ESPN Partner PENN Sells Back Barstool for a Buck

When the company signed a $2 billion deal with ESPN to create ESPN Bet, the natural next step was letting go of the Barstool brand.

In 2020, PENN Entertainment acquired a 36% stake in Barstool Sports for $163 million. In February of this year, it acquired the remaining interest in the sports blog/digital media company for approximately $388 million. On paper, it looked like a dream match, but Barstool’s raunchy and irreverent content didn’t square with PENN’s operations in a highly regulated industry.

Jay Snowden, Chief Operating Officer of Penn National Gaming Inc.
CEO Jay Snowden of newly-minted ESPN partner PENN Entertainment. Photo by Jonathan Wiggs/The Boston Globe via Getty Images

Yet while PENN may record a loss of up to $850 million as it severs ties with Barstool, all’s well that ends well.

Barstool Sports founder Dave Portnoy, according to PENN Entertainment’s recent quarterly report, just bought back the property for a single dollar. “We underestimated just how tough it is for myself and Barstool to operate in a regulated world,” Portnoy said in a video posted to X and other social channels after the sale, which made him the sole owner of the Barstool brand for the first time in nearly a decade.

PENN, meanwhile, is betting that its $2 billion, 10-year deal with ESPN will more than cover the damage. Its Barstool Sportsbook will be rebranded as ESPN Bet, giving ESPN owner Disney an inroad into the world of sports gambling. On its recent Q3 earnings call, Disney CEO Bob Iger called ESPN Bet a way to “enhance consumer engagement” with the brand—particularly among “young consumers.”

The deal will also give PENN access to the cable sports channel’s talent for promotional purposes. “ESPN Bet will be deeply integrated with ESPN’s broad editorial, content, digital and linear product and sports programming ecosystem,” said Jay Snowden, PENN CEO and president, in a statement.

What does this mean for Barstool Sports?

The quick answer is whatever Portnoy and his irreverent crew want it to mean. “For us, for Barstool, for the first time in forever, we don’t have to watch what we say, how we talk, what we do,” Portnoy said in his video announcement.

UFC 281: Blanchfield v McCann
Portnoy is once again the sole owner of Barstool Sports. Photo by Jeff Bottari/Zuffa LLC

What we do know is that it’s unlikely that Portnoy will partner with any PENN competitors (e.g., DraftKings) or open sportsbooks in the near future, as the divestiture hinged on “non-compete and other restrictive covenants.”

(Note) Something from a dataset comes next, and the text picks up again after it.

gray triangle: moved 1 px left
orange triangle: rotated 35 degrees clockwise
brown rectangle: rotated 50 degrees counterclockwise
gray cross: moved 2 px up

And moving forward, what the Barstool crew looks like may change. On August 9, he posted a video on X that showed a nearly empty Barstool workspace and called out specific absent employees in a post on the site.

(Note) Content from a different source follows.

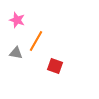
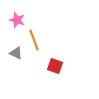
orange line: moved 2 px left, 1 px up; rotated 50 degrees counterclockwise
gray triangle: rotated 16 degrees clockwise
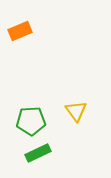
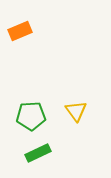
green pentagon: moved 5 px up
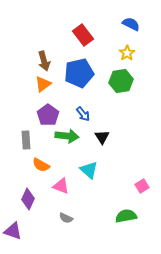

“No one thought to maybe show up early on day 1 of the new regime,” he wrote. “I mean seriously how fucking dumb are these people? No wonder PENN gave it back to me for pennies on the dollar.”

Of course, should Portnoy decide to sell the brand, PENN will “receive 50% of the gross proceeds received by David Portnoy in any subsequent sale or other monetization event of Barstool,” according to a statement.

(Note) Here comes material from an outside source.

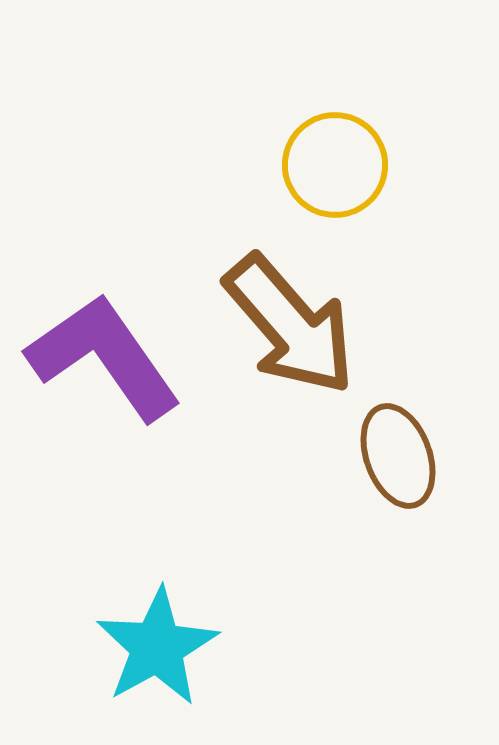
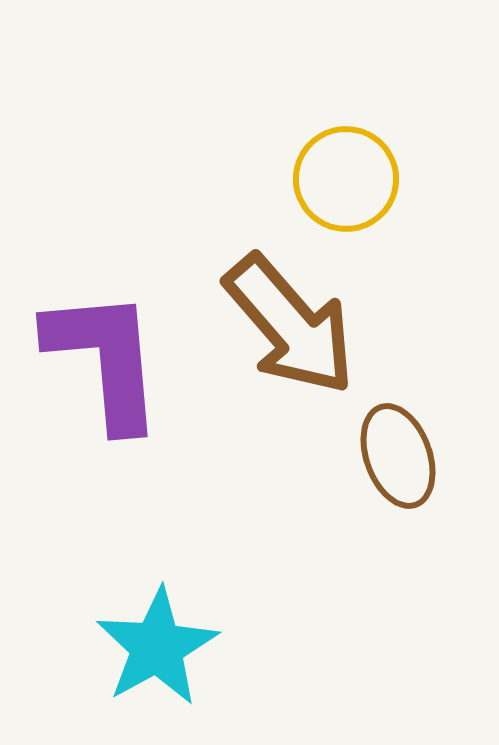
yellow circle: moved 11 px right, 14 px down
purple L-shape: moved 1 px right, 2 px down; rotated 30 degrees clockwise
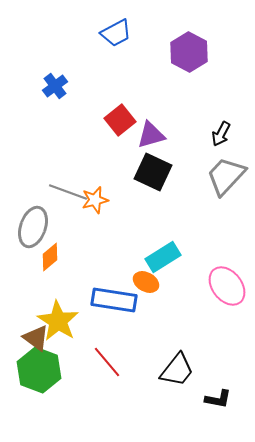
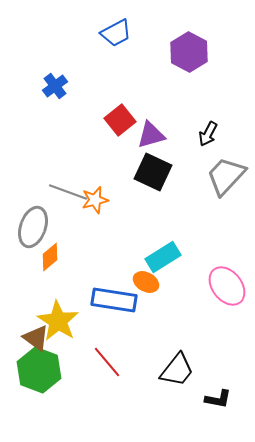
black arrow: moved 13 px left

However, that seems unlikely as of now. “I am never going to sell Barstool Sports ever,” Portnoy added in his announcement. “I’ll hold it till I die.”

In an interview with CNBC’s Jim Cramer and Contessa Brewer, Snowden said the transition makes sense and is the only natural way forward. “They’re not a company and a brand—I think we all came to this conclusion—that should be owned by a publicly traded, highly regulated licensed gaming company.”